WAJIB BELAJAR 9 TAHUN GAGAL, “SEKOLAH TAK MENARIK SISWA PILIH KERJA”
Himpitan ekonomi keluarga menjadi salah satu faktor pemicu munculnya siswa yang putus sekolah dan pekerja anak di Kabupaten Buleleng. Penghasilan orang tua yang sangat kecil membuat anak-anak di Bali Utara gagal mennikuti wajib belajar (wajar) 9 tahun sehingga rela membantu orang tua mencari nafkah. Sebanyak 351 siswa lulusan SD Di Buleleng di tahun ajaran 2011/2012 ini tidak melanjutkan ke SMP. Lulusan yang nganggur tersebut terpaksa membantu orang tuanya dengan bekerja sebagai pembantu rumah tangga (PRT), pelayan toko, buruh bangunan, bahkan ada yang memelihara sapi.
Ditemui Senin (12/9) di ruang kerjanya, Sekretaris Dinas Pendidikan, Ketut Witrini, M.Pd., membenarkan fenomena kegagalan wajar 9 tahun yang melanda dunia pendidikan Bali Utara. “Dari seluruh kecamatan di Buleleng, kecamatan Gerokgak yang paling banyak angka putus sekolahnya. Penyebab utamanya adalah kemiskinan dan ketidakmauan siswa untuk melanjutkan sekolah”, tegas Witrini. Yang paling mengherankan adalah SD Negeri 2 Tukadsumaga, hampir setengah tamatannya tidak melanjutkan sebanyak 11 orang, padahal disana terdapat SMP Negeri 3. “Begitu pula di SD Negeri 3 Gerokgak, hampir sama, padahal disana terdapat SMP Negeri 1 Gerokgak, sangat disayangkan, padahal program pemerintah menggratiskan wajib belajar 9 tahun”, lanjut Witrini.

§ **Tugas yang Dikerjakan**:
1. Tentukan apakah setiap pernyataan berikut sesuai dengan berita tentang putus sekolah di Buleleng: (a) Ada 351 lulusan SD di Buleleng pada tahun ajaran 2011/2012 yang tidak melanjutkan ke SMP. (b) Kecamatan dengan angka putus sekolah tertinggi di Buleleng adalah Tukadsumaga. (c) Di daerah SD Negeri 3 Gerokgak tidak ada SMP. Jawab ya atau tidak, lalu kutip persis kata-kata penentunya dari berita.
2. Lanjutkan berita tentang putus sekolah di Buleleng, mulai setelah kalimat terakhir yang ditampilkan.

§ **Data yang Disediakan**:
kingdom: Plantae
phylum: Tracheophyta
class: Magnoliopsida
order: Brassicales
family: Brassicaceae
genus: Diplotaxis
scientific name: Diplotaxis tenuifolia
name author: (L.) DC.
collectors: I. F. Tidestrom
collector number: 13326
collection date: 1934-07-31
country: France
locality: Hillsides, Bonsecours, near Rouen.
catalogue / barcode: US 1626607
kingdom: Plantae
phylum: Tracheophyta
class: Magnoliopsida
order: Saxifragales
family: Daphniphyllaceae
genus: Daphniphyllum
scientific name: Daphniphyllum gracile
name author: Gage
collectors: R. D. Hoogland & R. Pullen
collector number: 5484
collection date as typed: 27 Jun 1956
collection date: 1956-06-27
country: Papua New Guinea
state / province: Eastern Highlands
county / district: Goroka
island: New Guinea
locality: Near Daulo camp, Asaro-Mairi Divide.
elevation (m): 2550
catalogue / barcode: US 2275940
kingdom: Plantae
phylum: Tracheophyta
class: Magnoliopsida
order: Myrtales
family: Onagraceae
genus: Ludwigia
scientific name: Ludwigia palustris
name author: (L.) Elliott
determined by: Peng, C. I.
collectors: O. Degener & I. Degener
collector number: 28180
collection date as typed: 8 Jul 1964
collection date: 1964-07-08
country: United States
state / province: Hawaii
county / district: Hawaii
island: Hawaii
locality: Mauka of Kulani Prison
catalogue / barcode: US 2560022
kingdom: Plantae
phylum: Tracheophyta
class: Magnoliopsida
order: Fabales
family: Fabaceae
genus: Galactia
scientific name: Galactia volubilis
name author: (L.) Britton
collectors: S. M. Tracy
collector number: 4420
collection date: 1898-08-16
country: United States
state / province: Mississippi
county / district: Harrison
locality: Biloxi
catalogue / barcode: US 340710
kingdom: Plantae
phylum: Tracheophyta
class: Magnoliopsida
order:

§ **Jawaban per Tugas**:
1.
(a) Ya: “Sebanyak 351 siswa lulusan SD Di Buleleng di tahun ajaran 2011/2012 ini tidak melanjutkan ke SMP.”
(b) Tidak: “kecamatan Gerokgak yang paling banyak angka putus sekolahnya”
(c) Tidak: “padahal disana terdapat SMP Negeri 1 Gerokgak”

2.
Witrini menambahkan, di Buleleng terdapat 8 kecamatan siswanya tidak dapat melanjutkan ke jenjang SMP yaitu, kecamatan Tejakula sebanyak 53 orang dari 961 siswa, kecamatan Kubutambahan 74 orang dari 1.118 siswa, kecamatan Sawan 19 orang dari 1.041 siswa, kecamatan Sukasada 35 orang dari 1.242 siswa, kecamatan Banjar 10 orang dari 1.145 siswa, kecamatan Seririt 37 orang dari 1.220 siswa, kecamatan Busungbiu 9 orang dari 737 siswa dan terakhir yang paling banyak kecamatan Gerokgak 114 orang dari 1.488. Total keseluruhan 351 dari 10.182 siswa atau sekitar 3,45%.
Witrini mengaku ketika pihaknya melakukan kunjungan, didapat hasil bahwa untuk kecamatan Tejakula 9 siswa yang berasal dari dusun Batu Gambir ditambah dengan 12 siswa tamatan tahun lalu sudah bisa melanjutkan di SMP 3 Tejakula, kecamatan Gerokgak 39 siswa melalui SMP Negeri 1, SMP Negeri 3, SMP Negeri 4 dan melalui kejar paket B di desa Gerokgak. Selanjutnya untuk kecamatan lainnya tidak menutup kemungkinan diberlakukan siswa yang putus sekolah, dan kembali ke SMP terdekat atau melalui kejar paket B.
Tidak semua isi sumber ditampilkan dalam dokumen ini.